During its six-month presidency, Belgium’s Digital Minister Mathieu Michel plans to gather political support for an EU-wide blockchain initiative.
Belgium will give Europe’s ambitious blockchain initiative a political push when it takes the EU Council presidency in January, the country’s digital minister said in an interview with CoinDesk.
Mathieu Michel has already shared his grand vision for an EU-wide digital infrastructure that – at the very least – could store records such as driving licenses and property titles on a common blockchain controlled by the bloc’s governments.
Key to that plan is the European Blockchain Services Infrastructure (EBSI) initiative, which began in 2018 as a technical project. Michel said the goal is to rev up political support for it during Belgium’s six-month Council presidency and that eight member states are already on board.
“In the coming months, what we will do is to propose to other European countries to be involved in the project or to use the project for application,” Michel said.
The Council gathers government ministers from the European Union’s 27 member states and is the bloc’s highest political entity.
Prolific regulation
According to Michel, artificial intelligence and blockchain technology applications could be key to the EU’s pursuit of digital sovereignty, encompassing control over data and authority over cyberspace.
When it comes to guardrails for the digital space, the EU has been prolific in recent years, introducing legislative plans for everything from crypto to artificial intelligence, data sharing, a digital euro and even the metaverse. In fact, with the Markets in Crypto Asset (MiCA) regulation finalized this year, the bloc is set to become the first major jurisdiction in the world to have a comprehensive regime for the digital asset space.

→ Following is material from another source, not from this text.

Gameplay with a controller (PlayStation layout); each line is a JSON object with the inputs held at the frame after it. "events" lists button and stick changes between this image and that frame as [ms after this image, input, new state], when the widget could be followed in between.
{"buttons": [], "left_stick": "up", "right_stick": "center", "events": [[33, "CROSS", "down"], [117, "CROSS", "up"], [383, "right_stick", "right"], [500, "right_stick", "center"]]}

Enough regulation, Michel says. Now, it’s time for Europe to put those digital innovations to good use.
EU countries were told in 2020 how to join the EBSI blockchain network by setting up their own nodes. But to avoid data silos, applications built on it should be interoperable across member states – something Michel said blockchain can help achieve.
“We are really bringing a lot of attention to privacy, but also transparency, control of the data. And with the blockchain, there is a technical aspect that can bring us that. And that’s really, for example, the interoperability between the application in France, Italy and Spain,” Michel said.
To be first
Inviting political scrutiny to a technology project isn’t going to be a walk in the park. The EU’s big plans for a digital version of the euro have faced opposition from lawmakers in the bloc who are concerned about privacy implications and the expansion of government control.
Michel assures a unified blockchain infrastructure won’t be designed to collect any new data from citizens.
“Today, a lot of governments have data of the people, of the citizens. What we are talking about is a little bit of a paradigm shift,” he said, adding that the shift is in the way the government offers that data back to citizens.
It’s not mandatory to use blockchain, especially if it’s not going to help, Michel said, noting there is also a chance that blockchain tech could be replaced by something else altogether. Quantum computing, which promises ultra-fast problem-solving but is still some distance from coming to fruition, is already viewed as an existential threat to blockchain.
But that doesn’t mean the EU shouldn’t try, according to Michel.
“If you look at the sovereignty of Europe, we were not the first at connectivity. We were not the first in cloud services. Here, with blockchain technology, we could try to be the first,” Michel said.
“If we are not in advance, it means that we are already too late,” he added.